49. In this painting pygmies play out the story of the Judgement of Solomon (or some very similar tale). The disputed baby lies on the table, ready to be cut in two. On the right, one of its competing ‘mothers’ pleads in front of a group of judges seated on a raised dais.

Even so, for visual impact and intriguing subject matter, pride of place among friezes must go to the even more extraordinary series of paintings found in the Villa of the Mysteries (part working farm, part lavish domestic property), just over 400 metres outside the Herculaneum Gate. These now rival the Vettii’s Priapus as the iconic symbol of Pompeian art. They are reproduced on the same range of modern souvenirs, from ashtrays to fridge magnets – and have the added advantage that you don’t have to be quite so careful about who you give them to.

Life-size figures, set against a rich red background, running around all four walls of a large room, almost enclosing the viewer in the painting, they are a stunning example of ‘saturation viewing’ (Ill. 50). At one end, the god Dionysus lounges in the lap of Ariadne, whom he rescued after she had been abandoned by the hero Theseus – itself a favourite theme of Pompeian painting.

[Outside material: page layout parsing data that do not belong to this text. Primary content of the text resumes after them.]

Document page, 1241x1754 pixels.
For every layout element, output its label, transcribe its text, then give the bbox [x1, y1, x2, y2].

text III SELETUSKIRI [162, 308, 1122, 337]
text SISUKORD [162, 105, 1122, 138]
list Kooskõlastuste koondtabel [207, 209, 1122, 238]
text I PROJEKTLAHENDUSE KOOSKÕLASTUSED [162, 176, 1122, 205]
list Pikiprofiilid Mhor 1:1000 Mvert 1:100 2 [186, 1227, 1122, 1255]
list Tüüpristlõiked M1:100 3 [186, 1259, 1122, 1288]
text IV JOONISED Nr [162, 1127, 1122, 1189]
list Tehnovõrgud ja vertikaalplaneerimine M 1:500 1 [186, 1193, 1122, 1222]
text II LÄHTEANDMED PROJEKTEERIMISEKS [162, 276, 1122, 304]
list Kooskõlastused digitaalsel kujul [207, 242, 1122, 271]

Around the other walls, we are faced with a curious array of humans, gods and animals: a naked boy reading from a papyrus roll (Plate 14); a woman bringing in a loaded tray turns to catch our eye; an elderly satyr plays a lyre; a female version of the god Pan (a ‘Panisca’) suckles a goat; a winged ‘demon’ whips a naked girl; another naked woman dances to castanets; a woman has her hair braided, while a winged Cupid holds up the mirror. And that is to pick out only about half of what is going on.

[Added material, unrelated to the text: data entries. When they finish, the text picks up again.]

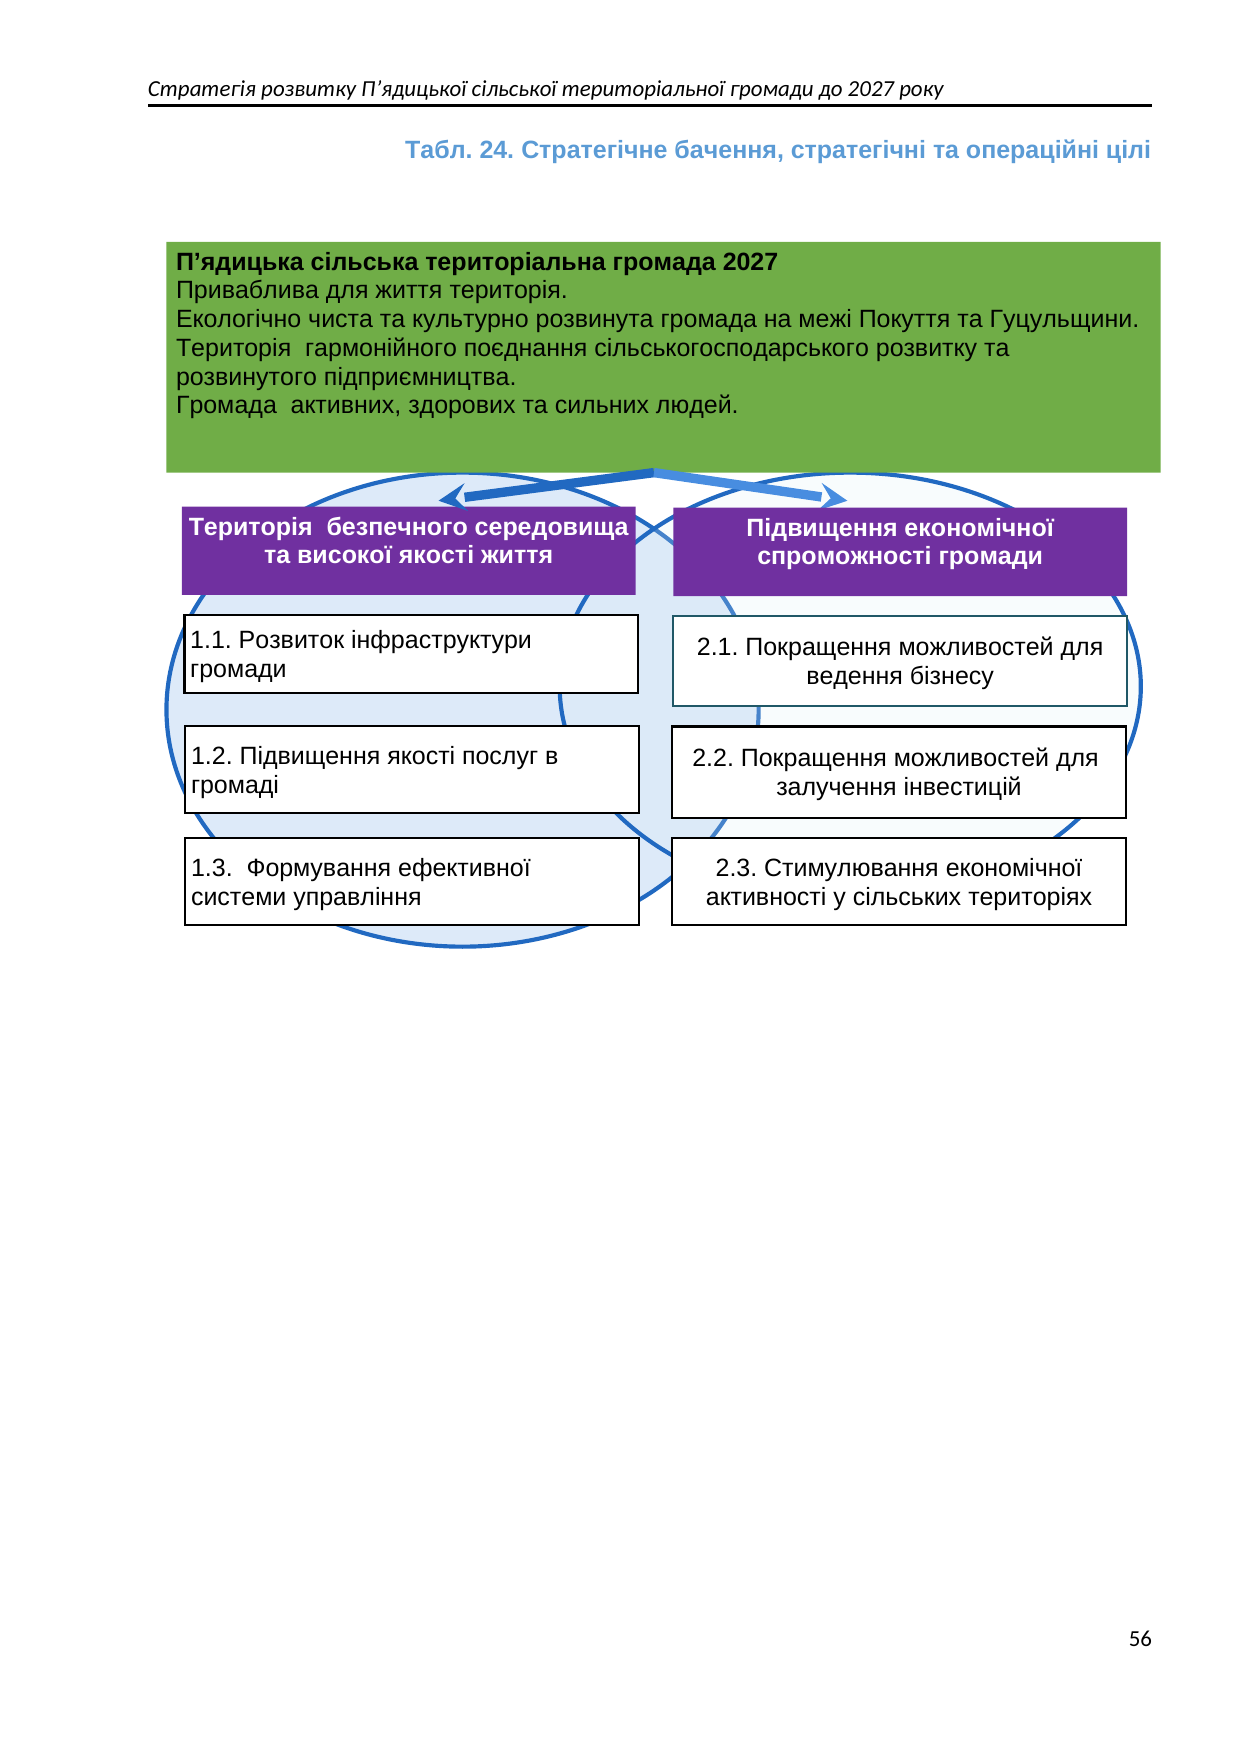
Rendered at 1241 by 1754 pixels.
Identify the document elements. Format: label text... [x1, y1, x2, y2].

text Табл. 24. Стратегічне бачення, стратегічні та операційні цілі [148, 135, 1152, 164]
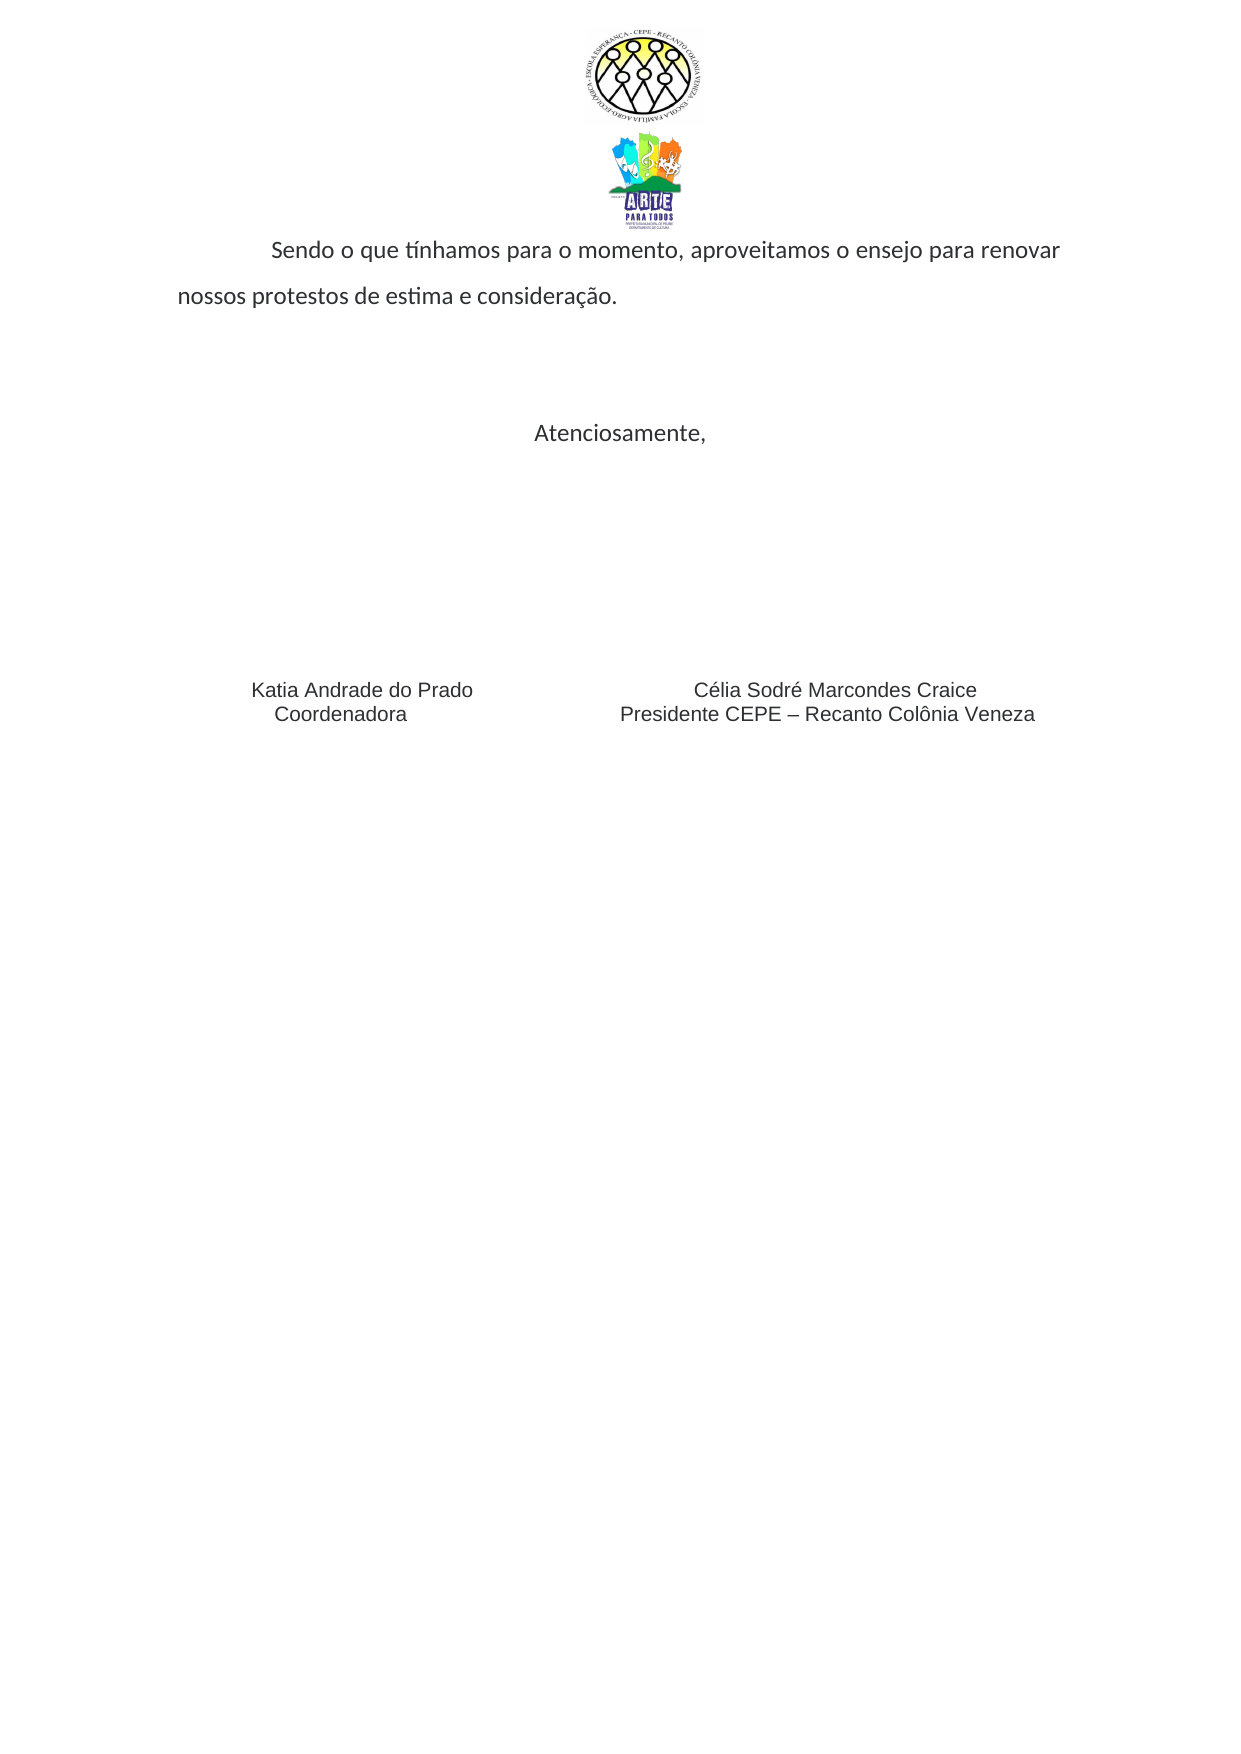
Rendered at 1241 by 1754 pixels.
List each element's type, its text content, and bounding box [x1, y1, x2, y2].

picture [605, 131, 684, 229]
text Atenciosamente, [177, 417, 1063, 447]
text Sendo o que tínhamos para o momento, aproveitamos o ensejo para renovar nossos protestos de estima e consideração. [177, 234, 1063, 310]
text Coordenadora Presidente CEPE – Recanto Colônia Veneza [177, 702, 1063, 726]
text Katia Andrade do Prado Célia Sodré Marcondes Craice [177, 678, 1063, 702]
picture [585, 28, 704, 126]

To be honest, this is all completely baffling, and no amount of modern scholarship has ever managed to unravel the meaning – or, at least, not wholly convincingly. Some have argued that the images refer specifically to initiation into the religious cult of Dionysus. Note, for example, the flagellation, and the revelation of what might be a phallus on the end wall next to the divine couple. If so, then the room itself might have been some kind of sacred precinct within the house. This is not impossible, but it is certainly in no sense hidden away, as you might expect an esoteric cult room to be. In fact, it opens onto a shady portico, with a lovely view of the sea beyond; while on another side it has a large window looking onto the mountains in the distance. Others have seen the paintings as a rather extravagant allegory on marriage, and the young woman admiring herself in Cupid’s mirror as the bride. In which case, we are dealing with nothing specifically religious – but a perfectly plausible, if somewhat idiosyncratic, set of decorations for a major entertaining room. The house has been called the Villa of the
Mysteries
, after the Dionysiac ‘mysteries’ of initiation, following the strictly religious reading of the frieze. The truth is that these paintings are
mysterious
in the popular modern sense of the word too.